Priority Software is acquiring Edea AMC for an estimated NIS 142 million

“Edea’s platform is based on our software, so it makes sense to link the two companies in order to increase our product offerings,” says CEO

Meir Orbach 10:0128.02.21
Enterprise resource planning software company Priority Software Ltd, which is jointly owned by Fortissimo Capital and TA Associates, is acquiring Israeli company Edea AMC ltd that specializes in developing software for the retail industry. The companies refused to disclose the purchase cost, but a person familiar with the deal, who spoke to Calcalist on condition of anonymity, said priority would pay Edea NIS 142 million (nearly $43 million).

 

Edea was founded in 2005 by Shlomit Pinkas Elkayam and Ilan Elkayam and employs 100 people, who along with the founders will be joining Priority’s team.

 

Priority Software CEO Anders Richter. Photo: Omri Miron Priority Software CEO Anders Richter. Photo: Omri Miron

Edea is the developer of EdeaOne, a one-stop-shop solution for retailers that supports point of sale management, self-checkout, e-Commerce websites, membership clubs, and loyalty plans, as well as all the back-end enterprise needs, like inventory, distribution, and payments.
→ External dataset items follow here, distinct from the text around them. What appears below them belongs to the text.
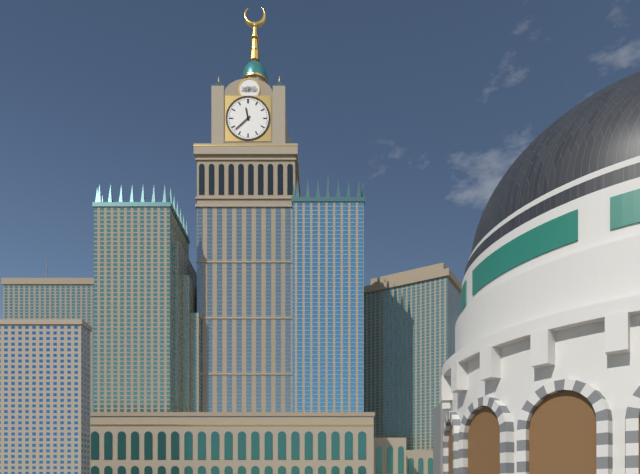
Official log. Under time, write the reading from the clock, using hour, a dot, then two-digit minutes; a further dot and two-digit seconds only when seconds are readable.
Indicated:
11.38
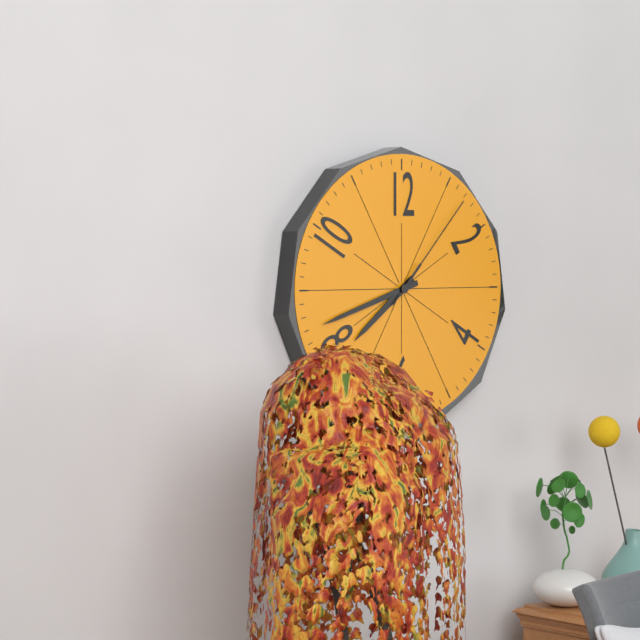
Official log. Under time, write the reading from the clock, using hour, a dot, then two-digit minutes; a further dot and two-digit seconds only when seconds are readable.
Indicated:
7.42.07
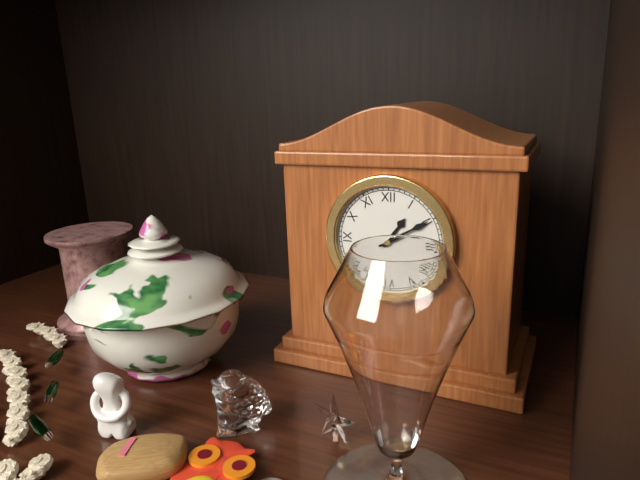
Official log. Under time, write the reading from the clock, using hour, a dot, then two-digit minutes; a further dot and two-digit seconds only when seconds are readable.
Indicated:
1.10
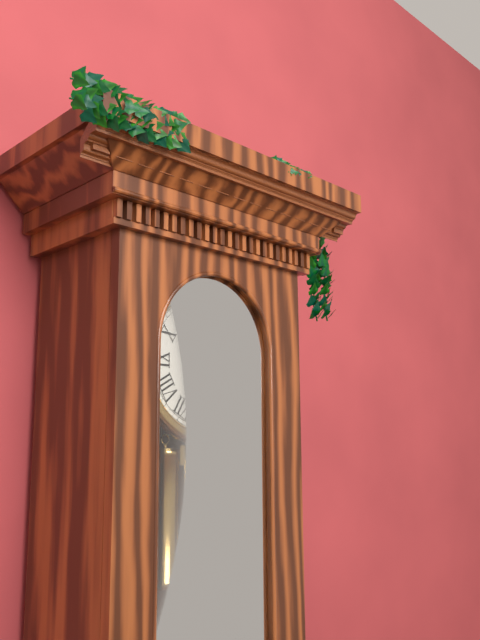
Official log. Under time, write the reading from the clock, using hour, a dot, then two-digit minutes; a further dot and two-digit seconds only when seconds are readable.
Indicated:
3.05
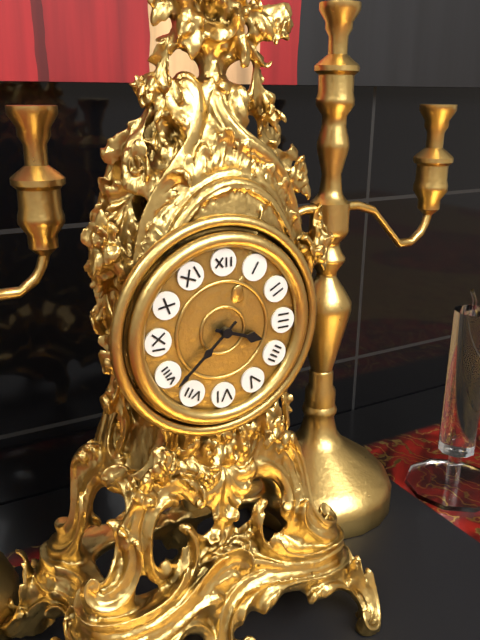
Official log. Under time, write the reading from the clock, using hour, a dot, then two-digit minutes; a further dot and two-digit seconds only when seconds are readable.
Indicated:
3.38
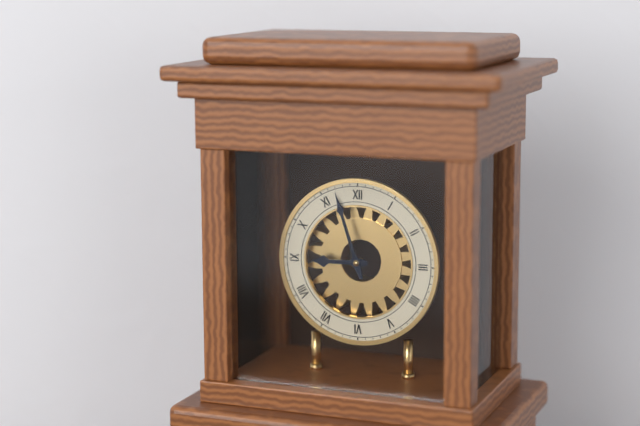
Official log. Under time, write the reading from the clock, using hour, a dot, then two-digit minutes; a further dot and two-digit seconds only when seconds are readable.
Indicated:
8.57
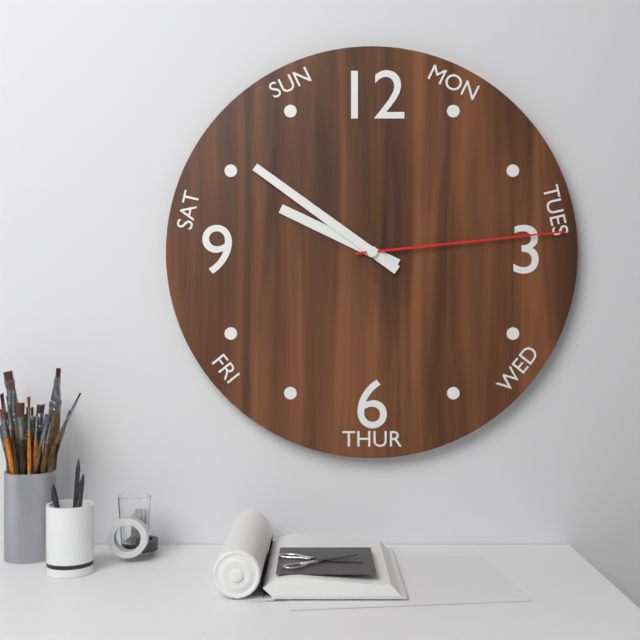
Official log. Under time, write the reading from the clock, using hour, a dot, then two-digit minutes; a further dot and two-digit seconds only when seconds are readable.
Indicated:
9.51.14
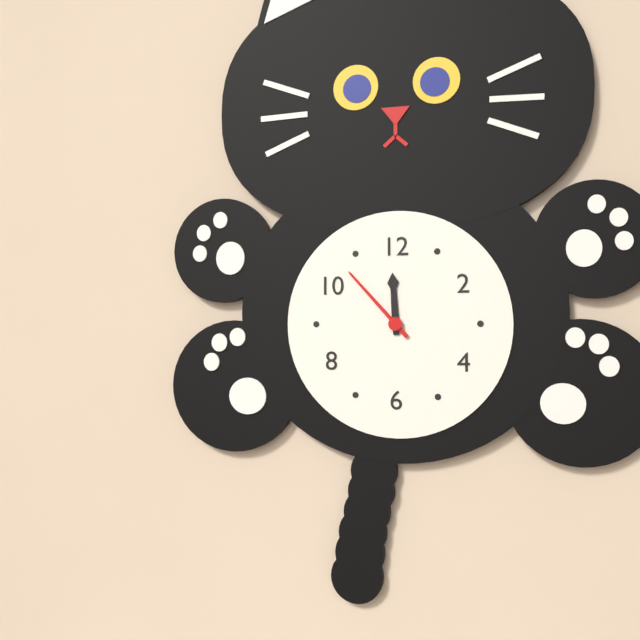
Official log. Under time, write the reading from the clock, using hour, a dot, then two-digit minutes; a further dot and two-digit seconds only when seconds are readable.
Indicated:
11.53
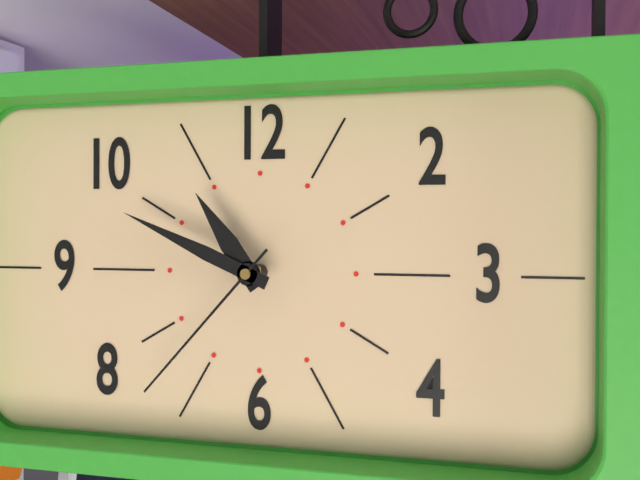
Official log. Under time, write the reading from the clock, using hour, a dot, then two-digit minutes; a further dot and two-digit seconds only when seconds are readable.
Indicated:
10.49.37
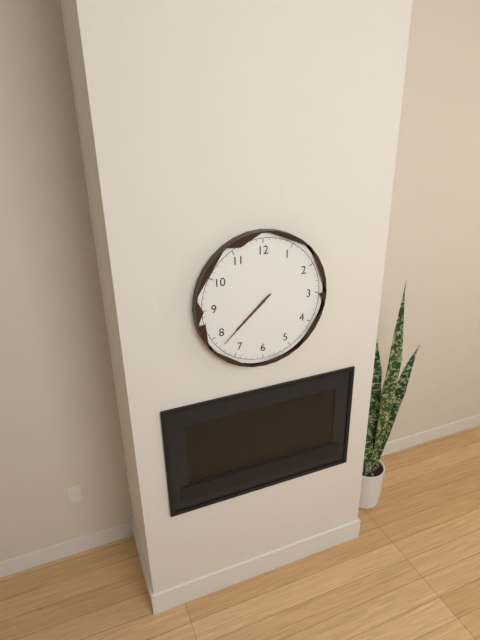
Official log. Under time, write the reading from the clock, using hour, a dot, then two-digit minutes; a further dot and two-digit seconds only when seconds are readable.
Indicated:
7.38
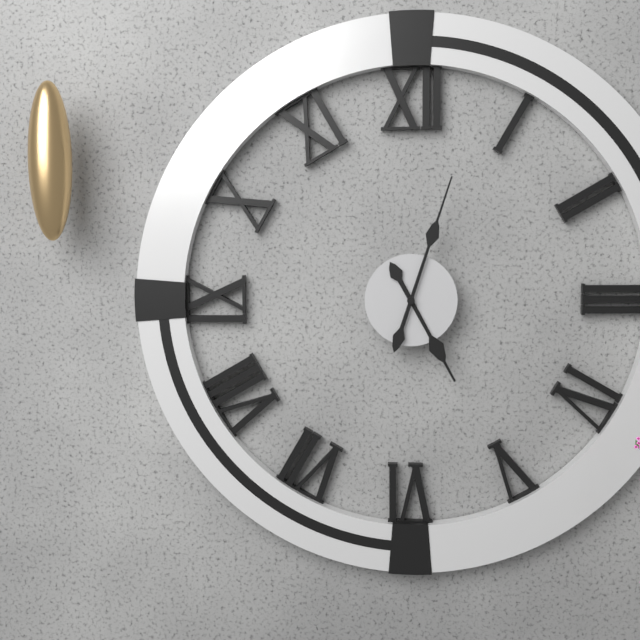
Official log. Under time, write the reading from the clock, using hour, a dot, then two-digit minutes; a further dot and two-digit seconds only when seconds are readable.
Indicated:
5.03
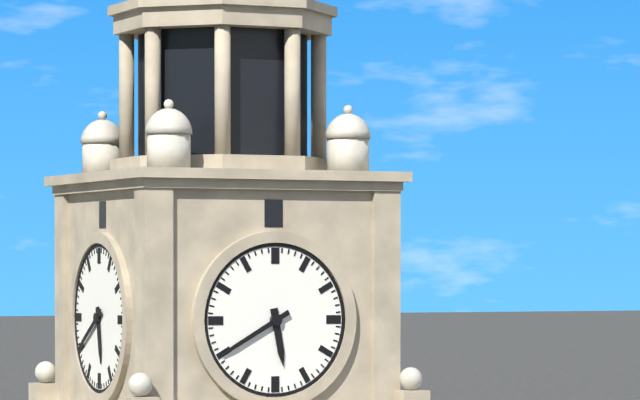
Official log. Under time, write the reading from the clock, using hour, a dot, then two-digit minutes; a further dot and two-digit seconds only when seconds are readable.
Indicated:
5.40
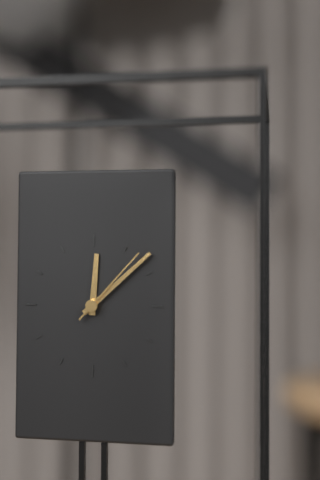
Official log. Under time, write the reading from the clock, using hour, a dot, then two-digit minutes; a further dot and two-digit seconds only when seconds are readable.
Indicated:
12.08.07
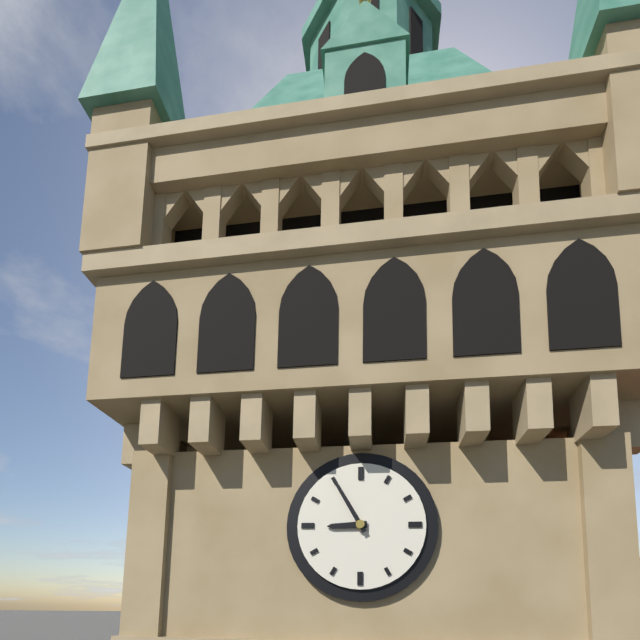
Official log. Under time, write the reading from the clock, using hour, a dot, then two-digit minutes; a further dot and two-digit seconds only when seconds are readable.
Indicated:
8.55
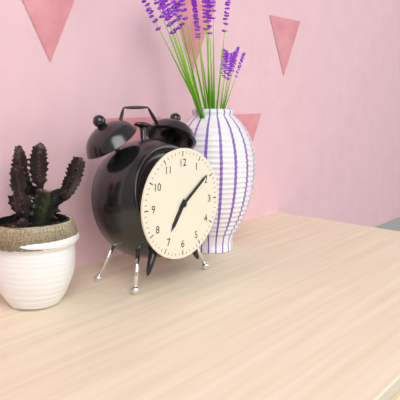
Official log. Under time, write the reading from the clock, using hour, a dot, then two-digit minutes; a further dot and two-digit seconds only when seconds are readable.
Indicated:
7.09
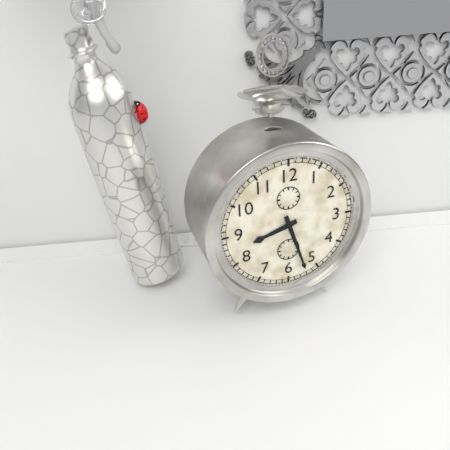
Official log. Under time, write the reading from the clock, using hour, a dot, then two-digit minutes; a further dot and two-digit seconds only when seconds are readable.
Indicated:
8.27
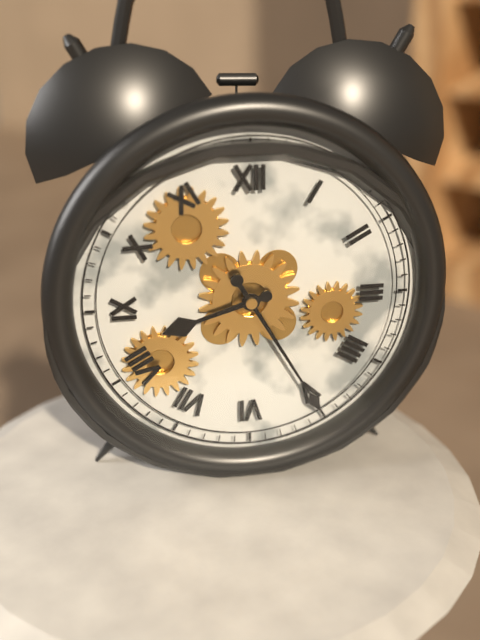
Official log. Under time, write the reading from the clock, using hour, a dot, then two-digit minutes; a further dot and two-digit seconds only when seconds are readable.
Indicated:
8.25
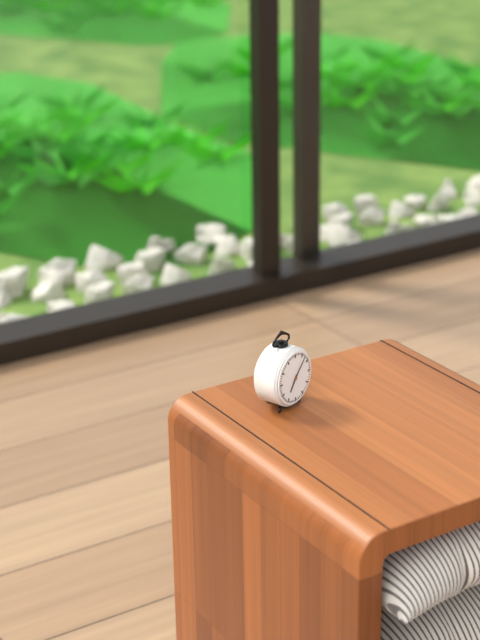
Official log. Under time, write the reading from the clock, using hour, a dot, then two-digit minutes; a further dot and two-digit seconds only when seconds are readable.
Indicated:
7.07
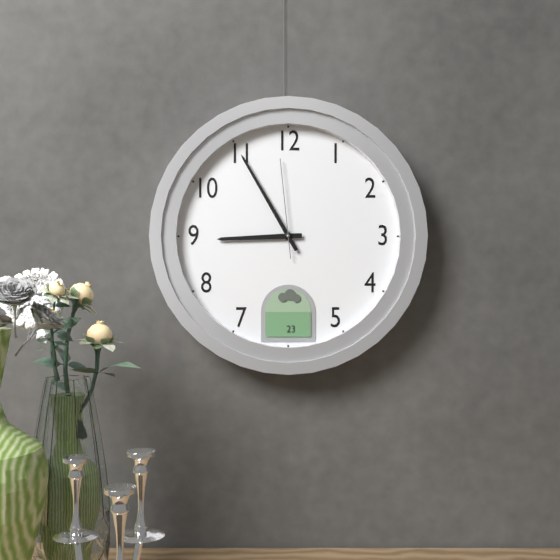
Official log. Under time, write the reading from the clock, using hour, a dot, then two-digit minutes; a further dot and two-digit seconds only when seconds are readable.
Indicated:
8.55.59
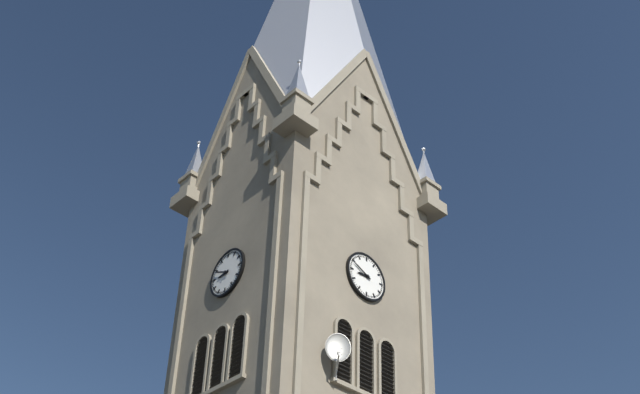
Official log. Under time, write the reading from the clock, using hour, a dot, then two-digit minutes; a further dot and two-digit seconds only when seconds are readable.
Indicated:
8.49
Its solution is based on Priority’s system.

 

Priority’s CEO Andres Richter told Calcalist that “Edea’s platform is based on our software, so it makes sense to link the two companies in order to increase our product offerings. We work with business partners who can now also sell Edea’s solution. We are very active overseas and we want to take Edea with us.”

 

The purchase of Edea comes on the heels of a series of significant acquisitions made by Priority in recent years, among them U.S.-based Acclivity, Israel’s Monitin, and Belgian company Optimize.

 

Shlomit Pinkas Elkayam Shlomit Pinkas Elkayam

“In light of our long-lasting and stable relationship with Priority Software, joining forces is a natural step. Both the retail and the restaurant markets were developing rapidly even in normal times and the Covid-19 pandemic only accelerated the change,” said Pinkas Elkayam. “In the first stage, we witnessed massive growth in online activity and now the market is readying for the re-opening of trade in physical premises.”

 

“Joining forces will enable us to provide a comprehensive solution to retailers both in Israel and around the world,” Richter added. “We have many competitors in our two core activities, companies such as NCR, SAP, and Oracle, but despite that, we have been showing steady 15% growth per year and are continuing to expand.”